Teks yang ditampilkan »
+--
SLEMAN-DIY YOGYAKARTA, ExtraNews – Badan Eksekutif Mahasiswa Keluarga Mahasiswa Universitas Gadjah Mada (BEM KM UGM) dengan tegas menyatakan mosi tidak percaya terhadap Rektor UGM, Ova Emilia.
Bukan tanpa alasan. Ketua BEM KM UGM, Tiyo Ardiyanto, mengatakan bahwa para mahasiswa malu melihat “Kampus Kerakyatan” hanyalah slogan.
Ia menyampaikan, mahasiswa ingin mengembalikan jati diri UGM sebagai Kampus Kerakyatan. Menurutnya, Kampus Kerakyatan seharusnya berpihak pada kepentingan rakyat, bukan kepentingan penguasa.
“Mosi tidak percaya ke rektor ini kami layangkan karena kekecewaan kami yang mendalam, betapa Kampus Kerakyatan ternyata hanya slogan. Mengingat 27 Mei merupakan hari ketika Rektor dilantik sejak 2022, mosi tidak percaya ini sekaligus hadiah peringatan 3 tahun Rektor menjabat. tutur Tiyo saat dikonfirmasi, Sabtu (24/5/2025).
UGM, lanjut Tiyo, telah berperan membesarkan kekuasaan mantan presiden Indonesia, Joko Widodo. Joko Widodo dinilai telah membentuk rezim pemerintahan Prabowo Subianto dan Gibran Rakabuming Raka.
“UGM mestinya turut bertanggung jawab dengan menegaskan keberpihakannya,” ujar Tiyo.
Tiyo menilai bahwa UGM kurang tegas dalam merespons situasi politik nasional saat ini. BEM KM UGM mendesak pihak kampus untuk menyatakan mosi tidak percaya terhadap pemerintah.
+--
Data yang diberikan »

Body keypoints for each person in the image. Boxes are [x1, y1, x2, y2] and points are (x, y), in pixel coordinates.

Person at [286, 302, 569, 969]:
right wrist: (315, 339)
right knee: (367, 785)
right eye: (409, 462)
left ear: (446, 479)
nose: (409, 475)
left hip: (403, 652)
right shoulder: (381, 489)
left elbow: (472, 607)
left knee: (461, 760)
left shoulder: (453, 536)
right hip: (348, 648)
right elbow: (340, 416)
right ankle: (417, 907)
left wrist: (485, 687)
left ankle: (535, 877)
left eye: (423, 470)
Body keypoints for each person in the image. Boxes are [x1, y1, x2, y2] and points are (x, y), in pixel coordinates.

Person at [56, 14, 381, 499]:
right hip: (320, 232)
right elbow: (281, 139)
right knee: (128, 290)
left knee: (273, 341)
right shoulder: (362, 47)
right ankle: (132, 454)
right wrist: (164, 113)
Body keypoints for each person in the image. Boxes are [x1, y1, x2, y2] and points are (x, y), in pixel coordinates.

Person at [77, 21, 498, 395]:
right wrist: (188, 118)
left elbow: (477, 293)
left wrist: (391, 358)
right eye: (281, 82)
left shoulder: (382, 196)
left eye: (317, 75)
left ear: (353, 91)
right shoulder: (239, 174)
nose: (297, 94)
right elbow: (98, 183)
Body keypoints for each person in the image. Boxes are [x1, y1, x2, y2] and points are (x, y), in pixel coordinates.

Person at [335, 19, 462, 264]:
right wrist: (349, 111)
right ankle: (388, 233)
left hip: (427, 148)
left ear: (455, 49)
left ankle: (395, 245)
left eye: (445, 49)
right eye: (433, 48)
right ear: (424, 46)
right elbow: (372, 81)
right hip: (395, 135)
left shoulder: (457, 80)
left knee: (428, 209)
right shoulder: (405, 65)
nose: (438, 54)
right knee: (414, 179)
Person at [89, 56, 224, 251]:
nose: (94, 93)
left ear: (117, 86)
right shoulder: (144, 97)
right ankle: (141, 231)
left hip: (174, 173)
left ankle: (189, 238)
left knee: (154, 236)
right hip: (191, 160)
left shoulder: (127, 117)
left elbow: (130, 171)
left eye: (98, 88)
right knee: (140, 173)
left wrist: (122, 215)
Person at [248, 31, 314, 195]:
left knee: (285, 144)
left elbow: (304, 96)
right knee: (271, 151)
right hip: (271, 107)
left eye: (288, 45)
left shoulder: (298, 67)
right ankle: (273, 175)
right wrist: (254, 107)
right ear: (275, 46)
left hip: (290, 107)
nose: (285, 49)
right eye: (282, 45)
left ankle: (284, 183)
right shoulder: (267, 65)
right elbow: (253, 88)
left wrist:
+--
Tujuan tugas » Salin bagian berita tentang mosi tidak percaya BEM KM UGM dari "SLEMAN-DIY YOGYAKARTA, ExtraNews" sampai "bukan kepentingan penguasa." tanpa mengubah satu kata pun. Daftar di atas sama sekali tidak digunakan di sini.

Jawaban yang diharapkan »
SLEMAN-DIY YOGYAKARTA, ExtraNews – Badan Eksekutif Mahasiswa Keluarga Mahasiswa Universitas Gadjah Mada (BEM KM UGM) dengan tegas menyatakan mosi tidak percaya terhadap Rektor UGM, Ova Emilia.
Bukan tanpa alasan. Ketua BEM KM UGM, Tiyo Ardiyanto, mengatakan bahwa para mahasiswa malu melihat “Kampus Kerakyatan” hanyalah slogan.
Ia menyampaikan, mahasiswa ingin mengembalikan jati diri UGM sebagai Kampus Kerakyatan. Menurutnya, Kampus Kerakyatan seharusnya berpihak pada kepentingan rakyat, bukan kepentingan penguasa.